Comme le colon français en emprisonnant Bourguiba, comme Ben Ali en emprisonnant les islamistes, Kaïs Saïed a offert la gloire à ses ennemis.
Le pouvoir a cru neutraliser un homme, il a fait naître un symbole. Il a voulu bâillonner une figure, il a fabriqué un présidentiable. Il a voulu l’humilier, il l’a élevé. Il a voulu le faire taire, il l’a fait entendre jusqu’à l’international.
Il a voulu faire diversion ; il a bourguibisé Ahmed Souab.















3 commentaires
HatemC
On note aussi que les médias publics Agence Tunis Afrique Presse (TAP), La Presse et Assabah sont financés et contrôlés d’une manière qui rend plausible leur instrumentalisation, on oublie le rôle de l’ATCE — Agence Tunisienne de Communication Extérieure sous Ben Ali …
Elle dépendait directement du Premier ministère et, de fait, du Cabinet présidentiel.
Pour rappel :
L’ATCE gérait, la répartition de la publicité publique et parapublique (banques, entreprises nationales, opérateurs télécoms, etc.), les relations avec les médias étrangers et les journalistes correspondants, le financement “sélectif” des journaux tunisiens selon leur degré d’allégeance.
Résultat :
Un journal critique perdait instantanément ses encarts publicitaires.
Inversement, les médias dociles étaient généreusement arrosés.
C’était la censure par la faim : pas besoin de fermer un journal, il suffisait de le priver d’annonceurs.
Le même mécanisme se reconstitue discrètement sous Kaïs Saïed avec une ATCE invisible.

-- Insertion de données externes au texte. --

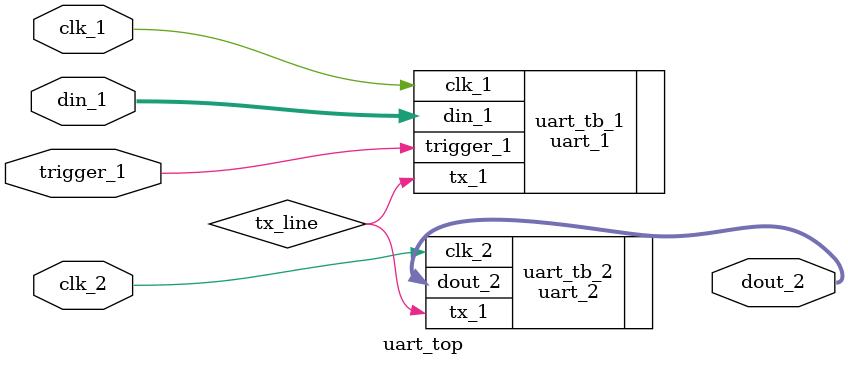
<source format=v>
module uart_top
(
    input wire clk_1,
    input wire [7:0] din_1, 
    input wire trigger_1,

    input wire clk_2,

    output wire [8:0] dout_2
);

            wire tx_line;

        uart_1 uart_tb_1( .clk_1(clk_1), .din_1(din_1), .trigger_1(trigger_1), .tx_1(tx_line) );
        
        uart_2 uart_tb_2( .clk_2(clk_2), .tx_1(tx_line), .dout_2(dout_2) );

endmodule
</source>
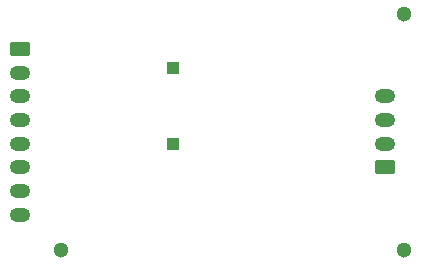
<source format=gbr>
%TF.GenerationSoftware,KiCad,Pcbnew,8.0.1*%
%TF.CreationDate,2024-11-10T15:13:46-05:00*%
%TF.ProjectId,ads1220_board,61647331-3232-4305-9f62-6f6172642e6b,rev?*%
%TF.SameCoordinates,Original*%
%TF.FileFunction,Soldermask,Bot*%
%TF.FilePolarity,Negative*%
%FSLAX46Y46*%
G04 Gerber Fmt 4.6, Leading zero omitted, Abs format (unit mm)*
G04 Created by KiCad (PCBNEW 8.0.1) date 2024-11-10 15:13:46*
%MOMM*%
%LPD*%
G01*
G04 APERTURE LIST*
G04 Aperture macros list*
%AMRoundRect*
0 Rectangle with rounded corners*
0 $1 Rounding radius*
0 $2 $3 $4 $5 $6 $7 $8 $9 X,Y pos of 4 corners*
0 Add a 4 corners polygon primitive as box body*
4,1,4,$2,$3,$4,$5,$6,$7,$8,$9,$2,$3,0*
0 Add four circle primitives for the rounded corners*
1,1,$1+$1,$2,$3*
1,1,$1+$1,$4,$5*
1,1,$1+$1,$6,$7*
1,1,$1+$1,$8,$9*
0 Add four rect primitives between the rounded corners*
20,1,$1+$1,$2,$3,$4,$5,0*
20,1,$1+$1,$4,$5,$6,$7,0*
20,1,$1+$1,$6,$7,$8,$9,0*
20,1,$1+$1,$8,$9,$2,$3,0*%
G04 Aperture macros list end*
%ADD10C,1.300000*%
%ADD11RoundRect,0.250000X0.625000X-0.350000X0.625000X0.350000X-0.625000X0.350000X-0.625000X-0.350000X0*%
%ADD12O,1.750000X1.200000*%
%ADD13RoundRect,0.250000X-0.625000X0.350000X-0.625000X-0.350000X0.625000X-0.350000X0.625000X0.350000X0*%
%ADD14R,1.000000X1.000000*%
G04 APERTURE END LIST*
D10*
%TO.C,H1*%
X146000000Y-72000000D03*
%TD*%
D11*
%TO.C,J2*%
X144450000Y-85000000D03*
D12*
X144450000Y-83000000D03*
X144450000Y-81000000D03*
X144450000Y-79000000D03*
%TD*%
D10*
%TO.C,H2*%
X146000000Y-92000000D03*
%TD*%
%TO.C,H3*%
X117000000Y-92000000D03*
%TD*%
D13*
%TO.C,J3*%
X113550000Y-75000000D03*
D12*
X113550000Y-77000000D03*
X113550000Y-79000000D03*
X113550000Y-81000000D03*
X113550000Y-83000000D03*
X113550000Y-85000000D03*
X113550000Y-87000000D03*
X113550000Y-89000000D03*
%TD*%
D14*
%TO.C,TP1*%
X126500000Y-83000000D03*
%TD*%
%TO.C,TP2*%
X126500000Y-76600000D03*
%TD*%
M02*

</source>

Kaïs Saïed suit, pas à pas, le même itinéraire que Ben Ali, même trajectoire …
Il en reproduit les symptômes, peur de la critique, culte de la loyauté, répression contre les magistrats et les associations, méfiance envers la presse.
Comme Ben Ali, Kaïs Saïed finira isolé.
Déjà, il ne parle plus qu’à lui-même.
Ses “réunions” sont devenues des monologues où il sermonne ses ministres comme des écoliers, récitant sa morale politique devant des caméras pour impressionner un peuple épuisé et crédule.

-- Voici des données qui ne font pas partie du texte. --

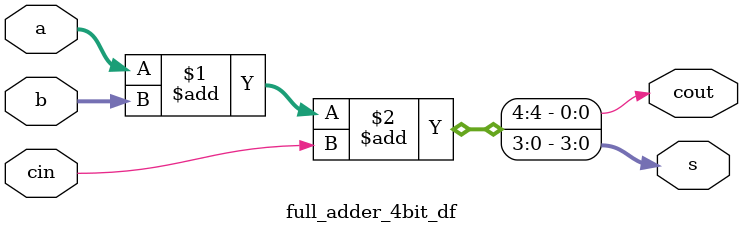
<source format=v>

/**************************************************
 P1.1 4-bit FULL ADDER DATAFLOW
 ************************************************/

 module full_adder_4bit_df(s,cout,a,b,cin); 
 	input [3:0]a, b;
 	input cin;
 	output [3:0]s;
 	output cout;

 	assign {cout,s} = a + b + cin;


 endmodule
</source>
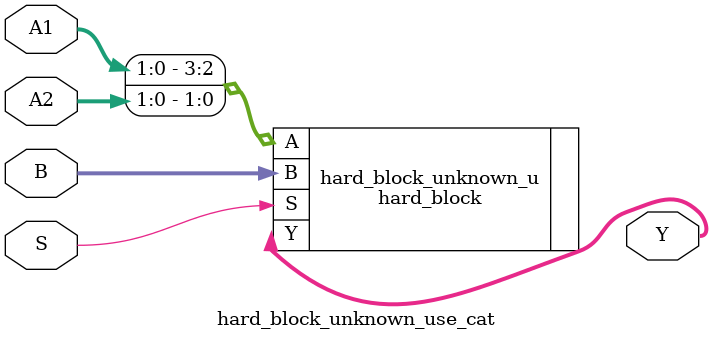
<source format=v>
module hard_block_unknown_use_cat(A1, A2, B, S, Y);

  parameter WIDTH_A = 2;
  parameter WIDTH_B = 4;

  input [WIDTH_A-1:0] A1;
  input [WIDTH_A-1:0] A2;
  input [WIDTH_B-1:0] B;
  input S;

  output [WIDTH_B-1:0] Y;
  
  hard_block hard_block_unknown_u(.A({A1, A2}), .B(B), .S(S), .Y(Y));
  
endmodule

</source>
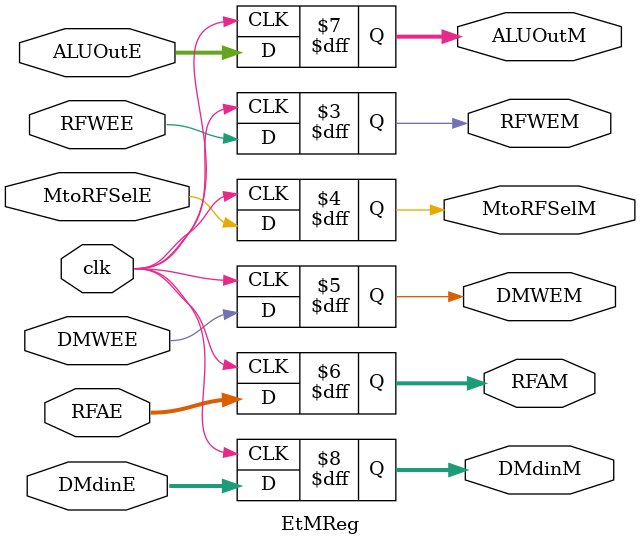
<source format=v>
module EtMReg  (clk,
                RFWEE, MtoRFSelE, DMWEE, ALUOutE, RFAE, DMdinE,
                RFWEM, MtoRFSelM, DMWEM, ALUOutM, RFAM, DMdinM);
    
    input   clk, RFWEE, MtoRFSelE, DMWEE;
    input   [4:0]RFAE;
    input   [31:0]ALUOutE, DMdinE;
    output  reg RFWEM, MtoRFSelM, DMWEM;
    output  reg [4:0]RFAM;
    output  reg [31:0]ALUOutM, DMdinM;
    
    initial begin
        RFWEM = 0;
        MtoRFSelM = 0;
        DMWEM = 0;
        RFAM = 0;
        ALUOutM = 0;
        DMdinM = 0;
    end
    always@(posedge clk) begin
        RFWEM = RFWEE;
        MtoRFSelM = MtoRFSelE;
        DMWEM = DMWEE;
        RFAM = RFAE;
        ALUOutM = ALUOutE;
        DMdinM = DMdinE;
    end
endmodule
</source>
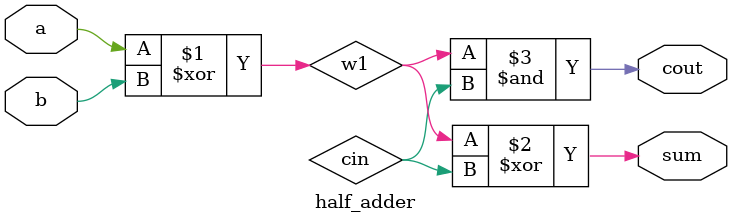
<source format=v>
module half_adder( 
input a, b,
output cout, sum );

/* write your code here */
wire w1;
wire w2;
xor(w1, a, b);
xor(sum, w1, cin);
and(cout, w1, cin);
endmodule

</source>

Sur la scène internationale, il n’existe plus. Invisible, ignoré, transparent.
Il ne lui reste qu’un seul allié — l’autre pays marginalisé de la région : l’Algérie et parfois un dignitaire perdu Libyen venu soigner une carie est reçu par KS, l’illusion …
Le président qui voulait incarner la dignité nationale en a fait une parodie.
Vladimir Guez
Desole de contredire vos plans, Monsieur Niazar, mais en 2029, il tentera d’acheter mon parrainage contre une assiette de bsissa et je temoignerai contre lui devant l’ ISIE et la DZ mafia. Il sea condamne a 163 ans de prison
ferme et de 42 avec sursis.
Vous ne misez pas sur le bon cheval.
Hannibal
Cinq ans de prison pour des paroles anodines.

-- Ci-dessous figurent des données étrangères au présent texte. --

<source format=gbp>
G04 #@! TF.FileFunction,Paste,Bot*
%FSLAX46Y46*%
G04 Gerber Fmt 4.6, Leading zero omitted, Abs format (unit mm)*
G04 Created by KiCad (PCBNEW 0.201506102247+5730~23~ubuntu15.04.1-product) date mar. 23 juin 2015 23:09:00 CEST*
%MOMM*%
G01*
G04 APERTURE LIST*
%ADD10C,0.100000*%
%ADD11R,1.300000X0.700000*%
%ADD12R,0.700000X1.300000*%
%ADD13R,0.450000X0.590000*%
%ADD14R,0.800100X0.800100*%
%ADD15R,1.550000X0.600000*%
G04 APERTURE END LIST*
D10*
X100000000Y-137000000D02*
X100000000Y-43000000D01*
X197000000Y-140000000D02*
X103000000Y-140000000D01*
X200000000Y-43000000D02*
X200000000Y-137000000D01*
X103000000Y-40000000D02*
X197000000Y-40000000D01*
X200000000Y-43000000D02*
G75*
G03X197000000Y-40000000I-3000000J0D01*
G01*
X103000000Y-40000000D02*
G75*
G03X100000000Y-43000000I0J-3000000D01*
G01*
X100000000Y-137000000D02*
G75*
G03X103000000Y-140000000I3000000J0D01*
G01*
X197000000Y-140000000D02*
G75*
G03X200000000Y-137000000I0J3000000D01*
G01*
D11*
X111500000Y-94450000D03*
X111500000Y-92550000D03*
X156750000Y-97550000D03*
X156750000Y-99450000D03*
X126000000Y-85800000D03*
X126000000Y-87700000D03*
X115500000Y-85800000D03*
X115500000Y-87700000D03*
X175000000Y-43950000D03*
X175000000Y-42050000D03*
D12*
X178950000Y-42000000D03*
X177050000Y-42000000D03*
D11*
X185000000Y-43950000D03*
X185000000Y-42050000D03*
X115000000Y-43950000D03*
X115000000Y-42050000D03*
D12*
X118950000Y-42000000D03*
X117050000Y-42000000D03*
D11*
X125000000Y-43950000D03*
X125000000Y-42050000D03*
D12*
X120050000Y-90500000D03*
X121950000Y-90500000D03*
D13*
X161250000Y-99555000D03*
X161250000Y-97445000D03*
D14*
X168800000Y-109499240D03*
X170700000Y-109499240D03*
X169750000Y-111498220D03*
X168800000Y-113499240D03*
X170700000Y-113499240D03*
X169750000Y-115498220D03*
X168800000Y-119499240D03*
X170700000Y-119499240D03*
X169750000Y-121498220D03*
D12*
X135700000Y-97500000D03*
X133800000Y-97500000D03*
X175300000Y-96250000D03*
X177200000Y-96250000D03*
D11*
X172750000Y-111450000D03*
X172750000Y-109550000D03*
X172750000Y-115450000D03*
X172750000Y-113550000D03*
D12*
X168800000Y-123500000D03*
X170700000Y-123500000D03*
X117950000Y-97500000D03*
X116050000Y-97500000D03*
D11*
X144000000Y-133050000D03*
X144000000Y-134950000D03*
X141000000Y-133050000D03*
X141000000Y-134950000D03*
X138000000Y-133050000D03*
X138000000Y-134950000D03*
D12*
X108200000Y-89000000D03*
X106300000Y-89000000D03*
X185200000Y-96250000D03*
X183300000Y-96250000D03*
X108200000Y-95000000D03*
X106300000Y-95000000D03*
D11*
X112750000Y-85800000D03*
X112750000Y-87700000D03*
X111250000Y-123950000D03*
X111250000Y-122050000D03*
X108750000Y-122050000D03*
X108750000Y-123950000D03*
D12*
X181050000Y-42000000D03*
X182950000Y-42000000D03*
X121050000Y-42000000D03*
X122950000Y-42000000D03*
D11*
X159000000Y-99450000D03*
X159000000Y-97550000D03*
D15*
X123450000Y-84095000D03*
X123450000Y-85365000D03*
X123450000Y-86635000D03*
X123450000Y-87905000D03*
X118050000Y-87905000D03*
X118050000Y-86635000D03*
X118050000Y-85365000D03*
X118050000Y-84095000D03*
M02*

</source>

Une peine qui va au-delà des prochaines élections présidentielles. J’ai l’impression que chaque fois que quelqu’un dit quelque chose, il ou elle apparaît à l’insomniaque comme concurrent ou à ceux qui profitent de sa présence comme empêcheur de tourner en rond.
2029 est encore loin et j’informe ceux qui s’accrochent à leurs privilèges en nuisant au pays et en compromettant l’avenir de ses enfants, que l’Histoire ne les oubliera jamais. Il suffira alors de les chercher dans sa poubelle.
Quel temps perdu !
Une dernière chose : un juge qui subit des pressions dans l’exercice noble de la justice devrait démissionner pour garder son honneur et celui de son pays. Le pays s’en souviendra et le réintègrera.